L’ETA prend l’exemple de l’indépendance du Kosovo
·Dans un entretien au quotidien "Gara" à paraître aujourd’hui, l’organisation armée appelle la société basque à s’organiser
L’organisation armée basque ETA en appelle à l’exemple du Kosovo, qui veut proclamer son indépendance par rapport à la Serbie, pour réclamer celle du Pays Basque vis-à-vis des Etats espagnol et français.Dans un entretien au journal Gara à paraître aujourd'hui et dont certains extraits ont été diffusés hier sur le site internet du quotidien, l’ETA affirme que son combat "n’est pas une utopie", et cite en exemple à suivre l’indépendantisme kosovar, et celui de l’Ecosse.
"Ce peuple a droit à son propre développement", affirme l’organisation armée, selon qui "un peuple, pour garantir sa survie, doit savoir se structurer. Et c’est dans ce contexte que nous situons le nôtre: souverain, avec son propre Etat".
Les Albanais du Kosovo, soutenus par Washington et les principaux pays européens, pourraient proclamer prochainement l’indépendance de ce territoire, ce à quoi le gouvernement serbe, soutenu par la Russie, est farouchement opposé. Quant à l’Ecosse, le parti nationaliste écossais (Scottish national party), devenu majoritaire au parlement régional en mai, s’est engagé à organiser en 2010 un référendum sur l’indépendance.
Appel à s’organiser
L'ETA a également appelé la société basque à "multiplier les travaux de reconstruction [du Pays Basque] et à s’organiser dans la lutte". L’organisation basque, qui a officiellement repris les armes en juin après avoir annoncé en mars 2006 un cessez-le-feu au cours duquel s’était amorcé un processus de dialogue avec le gouvernement, accuse l’Etat espagnol de "ne pas avoir mené une véritable transition démocratique".
Selon l’ETA, le chef du gouvernement socialiste, José Luis Rodríguez Zapatero, "a pris le même chemin" que son prédécesseur, le conservateur José María Aznar.
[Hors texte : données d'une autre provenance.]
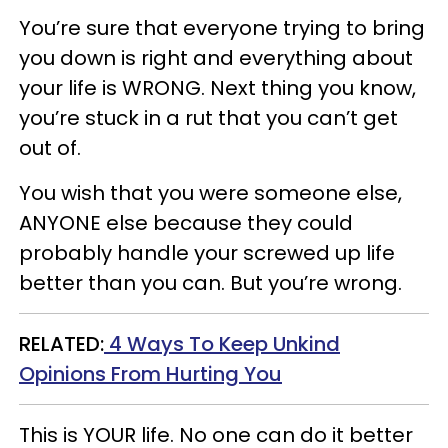
You’re sure that everyone trying to bring
you down is right and everything about
your life is WRONG. Next thing you know,
you’re stuck in a rut that you can’t get
out of.
You wish that you were someone else,
ANYONE else because they could
probably handle your screwed up life
better than you can. But you’re wrong.
RELATED:
4 Ways To Keep Unkind
Opinions From Hurting You
This is YOUR life. No one can do it better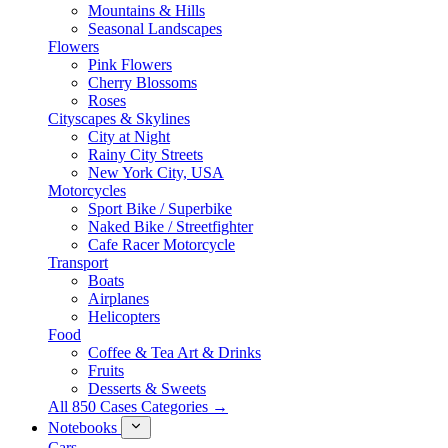
Mountains & Hills
Seasonal Landscapes
Flowers
Pink Flowers
Cherry Blossoms
Roses
Cityscapes & Skylines
City at Night
Rainy City Streets
New York City, USA
Motorcycles
Sport Bike / Superbike
Naked Bike / Streetfighter
Cafe Racer Motorcycle
Transport
Boats
Airplanes
Helicopters
Food
Coffee & Tea Art & Drinks
Fruits
Desserts & Sweets
All 850 Cases Categories →
Notebooks
Cars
Il a "perdu une opportunité exceptionnelle pour réformer l’Etat fasciste qu’il gouverne et laisser Euskal Herria (Pays Basque) prendre le chemin qu’il souhaiterait".
Selon Gara, l’organisation armée répond également à d’autres questions telles que le nouveau cycle électoral, le projet de consultation populaire du lehendakari Juan José Ibarretxe, ou ses propres actions armées, dont l’attentat de Capbreton.